## [Task directions]
Rewrite each line of the material below as a row in a Markdown table with the columns "Row" and "Entry", numbering the rows and skipping blank lines. Omit the pictures from the table.
========================================
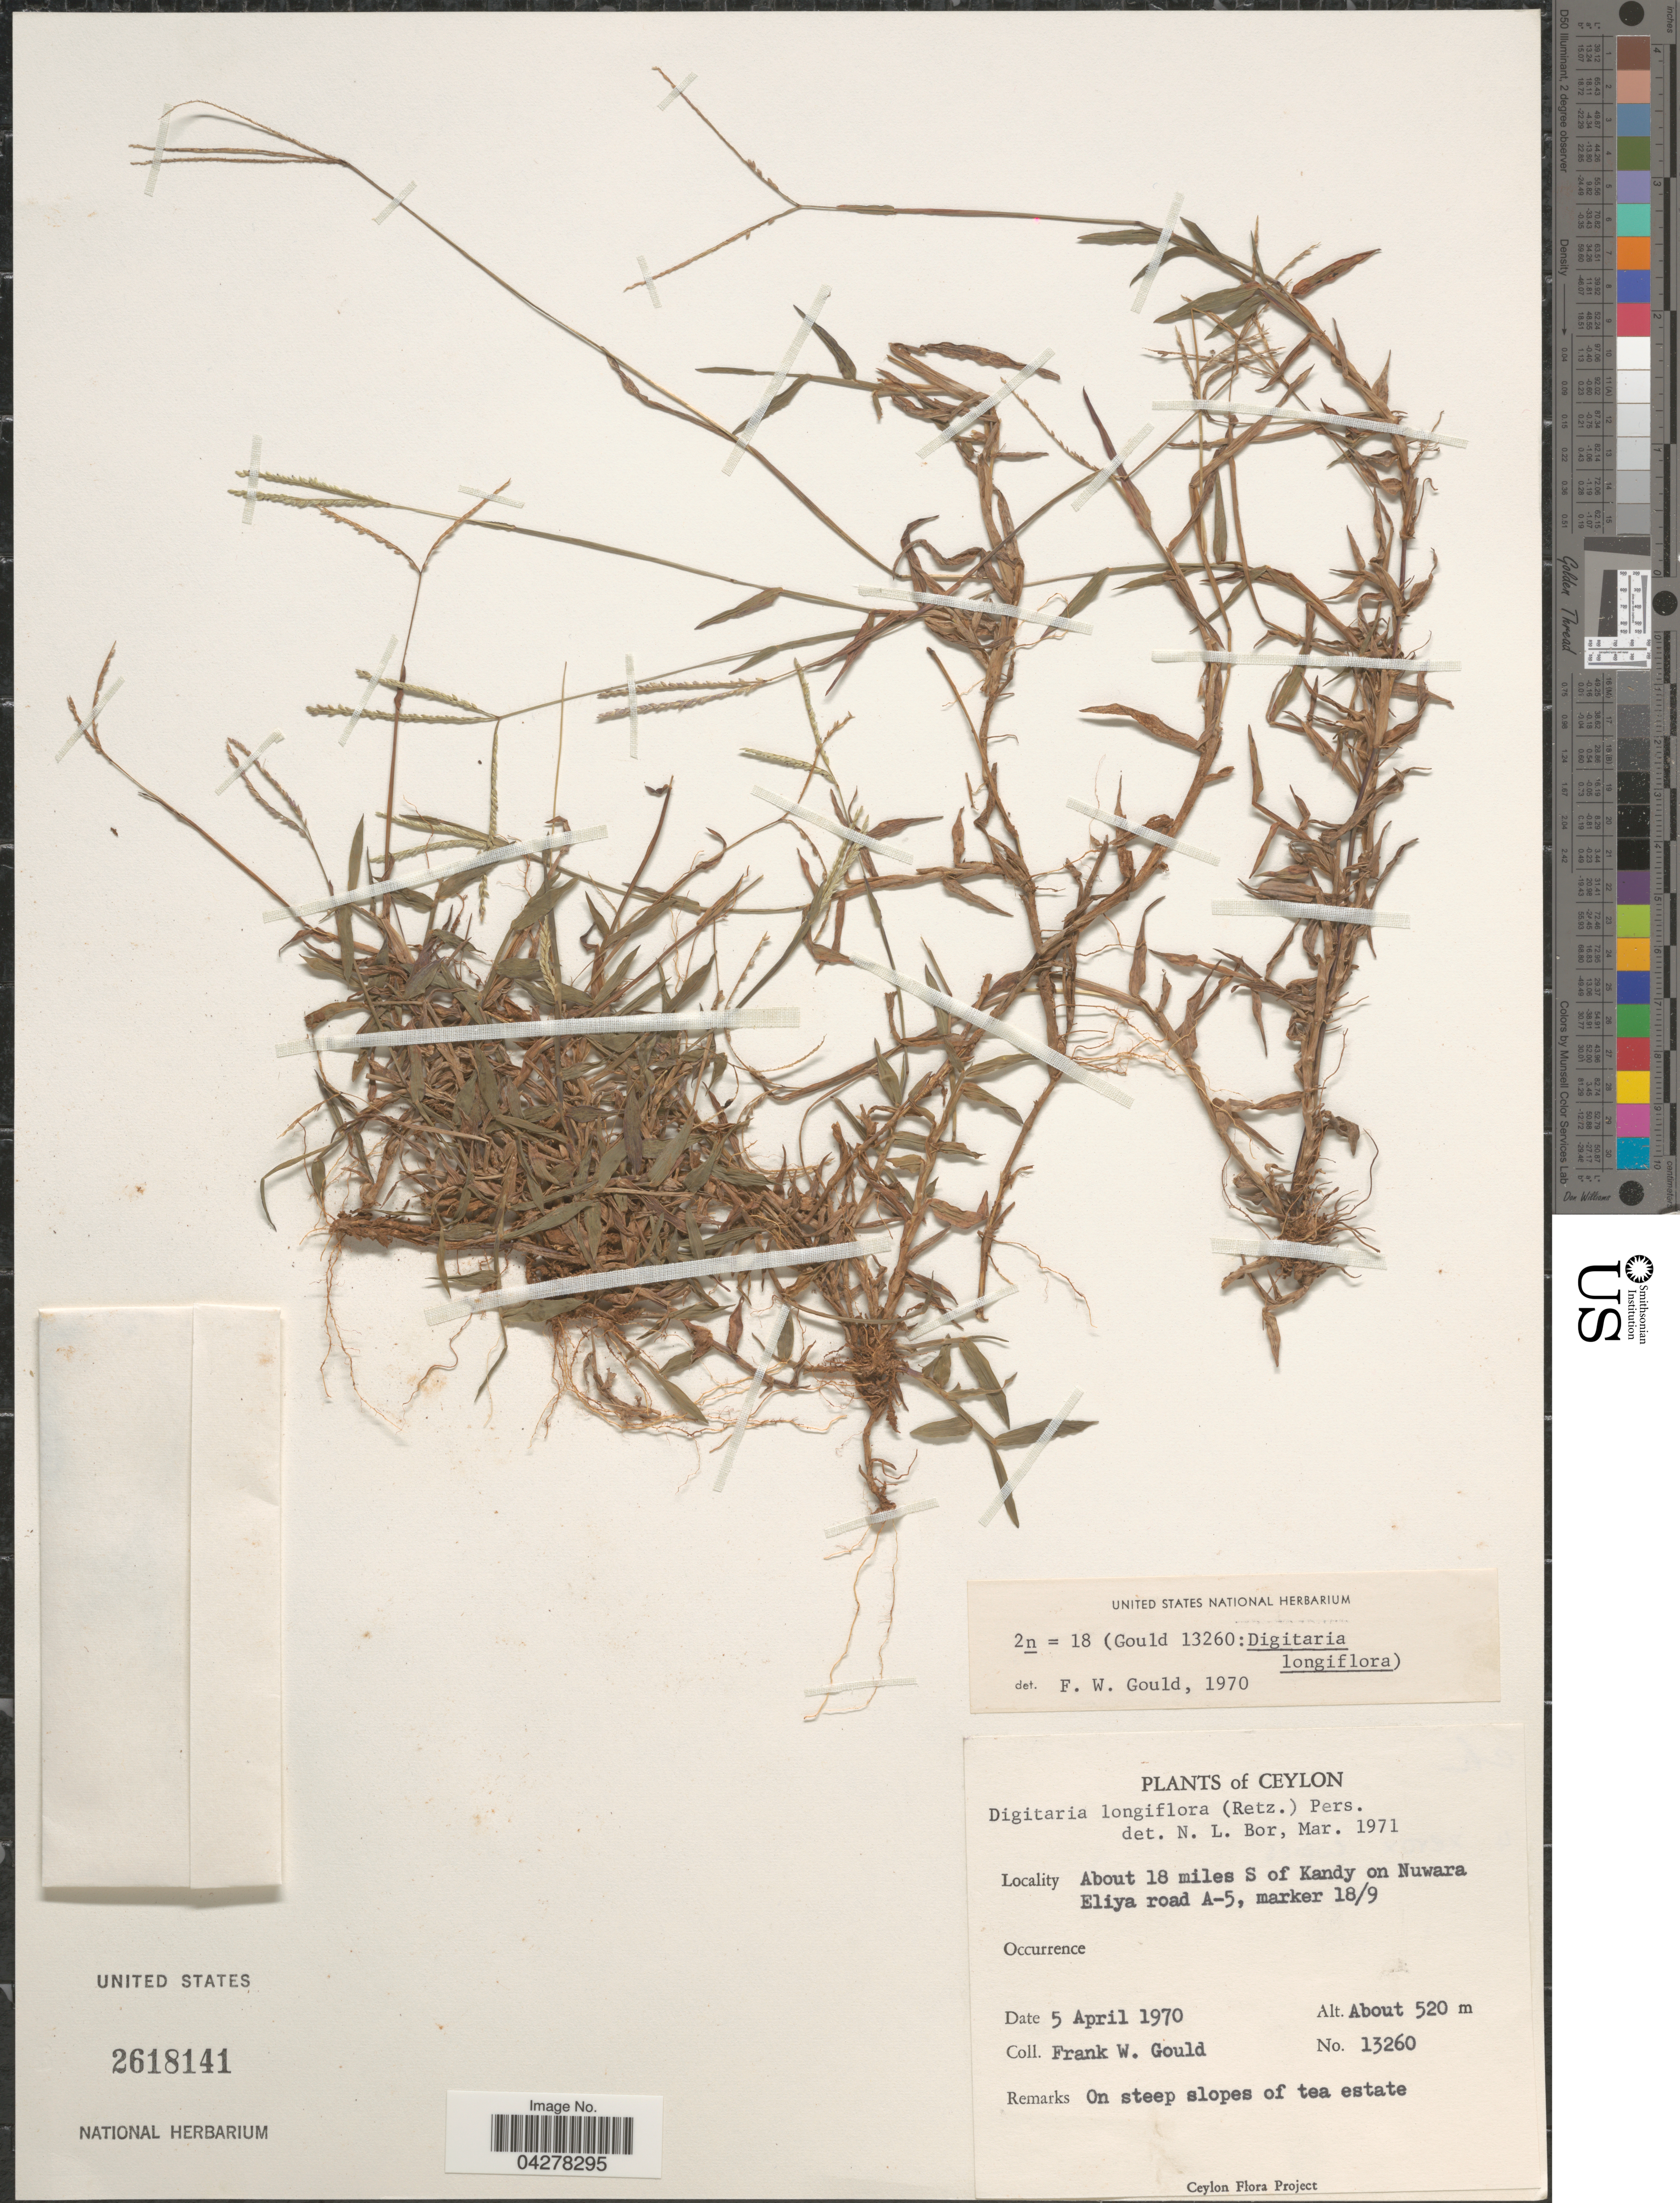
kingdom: Plantae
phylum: Tracheophyta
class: Liliopsida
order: Poales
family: Poaceae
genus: Digitaria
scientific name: Digitaria longiflora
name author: (Retz.) Pers.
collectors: F. W. Gould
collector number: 13260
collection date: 1970-04-05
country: Sri Lanka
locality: Ceylon. About 18 miles S of Kandy on Nuwara Eliya road, A-5, marker 18/9. On steep slopes of tea estate.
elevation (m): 520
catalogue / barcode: US 2618141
========================================
## [Output for this exercise]
| Row | Entry |
|---|---|
| 1 | kingdom: Plantae |
| 2 | phylum: Tracheophyta |
| 3 | class: Liliopsida |
| 4 | order: Poales |
| 5 | family: Poaceae |
| 6 | genus: Digitaria |
| 7 | scientific name: Digitaria longiflora |
| 8 | name author: (Retz.) Pers. |
| 9 | collectors: F. W. Gould |
| 10 | collector number: 13260 |
| 11 | collection date: 1970-04-05 |
| 12 | country: Sri Lanka |
| 13 | locality: Ceylon. About 18 miles S of Kandy on Nuwara Eliya road, A-5, marker 18/9. On steep slopes of tea estate. |
| 14 | elevation (m): 520 |
| 15 | catalogue / barcode: US 2618141 |